On 2015-09-24 3:04 AM, ben wrote:
On 9/23/2015 11:22 PM, Eric Smith wrote:
ISO/IEC 9899:1999(E) ?3.6 ?1 - a byte has to hold
any member of the
basic character set
ISO/IEC 9899:1999(E) ?3.7.1 ?1 - a character is a C bit representation
that fits in a byte
ISO/IEC 9899:1999(E) ?5.2.4.2.1 ?1 - the size of a char is CHAR_BIT
bits, which is at least 8
ISO/IEC 9899:1999(E) ?6.2.6.1 ?2-4 - everything other than bitfields
consists of bytes
Bla Bla Bla ...
What happened to seven bit ASCII?
I think the major change in C from the OTHER programing languages
is BYTE addressing. Even Pascal from what I have seen packs characters
in words of some kind. That is main dividing line in how memory
can be accessed. char *ptr++ vs array(foo-1)

Provided data |
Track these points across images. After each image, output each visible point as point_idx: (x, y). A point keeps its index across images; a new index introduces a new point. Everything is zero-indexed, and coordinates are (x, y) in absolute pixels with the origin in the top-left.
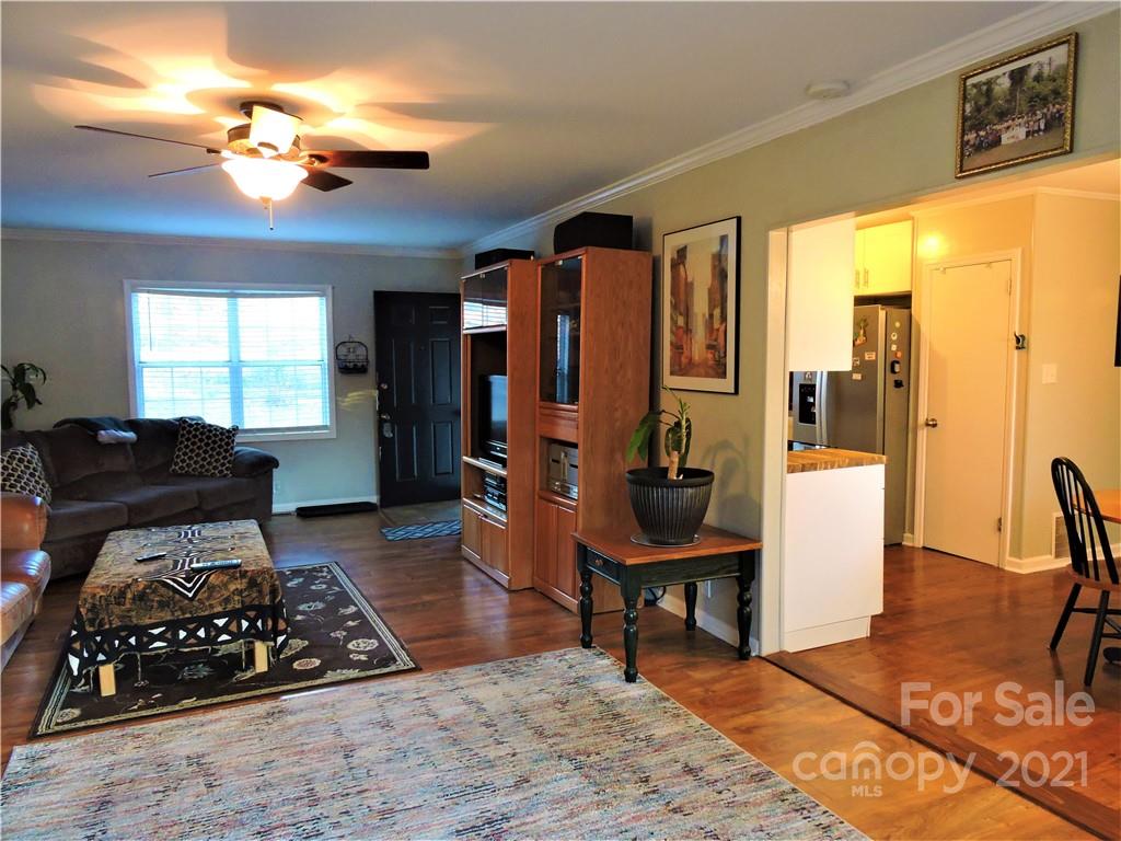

Exercise directions | Extract the full mailing-list exchange on how the C standard defines a byte, reproducing it verbatim from the first line to the last.

Response to the exercise |
On 2015-09-24 3:04 AM, ben wrote:
On 9/23/2015 11:22 PM, Eric Smith wrote:
ISO/IEC 9899:1999(E) ?3.6 ?1 - a byte has to hold
any member of the
basic character set
ISO/IEC 9899:1999(E) ?3.7.1 ?1 - a character is a C bit representation
that fits in a byte
ISO/IEC 9899:1999(E) ?5.2.4.2.1 ?1 - the size of a char is CHAR_BIT
bits, which is at least 8
ISO/IEC 9899:1999(E) ?6.2.6.1 ?2-4 - everything other than bitfields
consists of bytes
Bla Bla Bla ...
What happened to seven bit ASCII?
I think the major change in C from the OTHER programing languages
is BYTE addressing. Even Pascal from what I have seen packs characters
in words of some kind. That is main dividing line in how memory
can be accessed. char *ptr++ vs array(foo-1)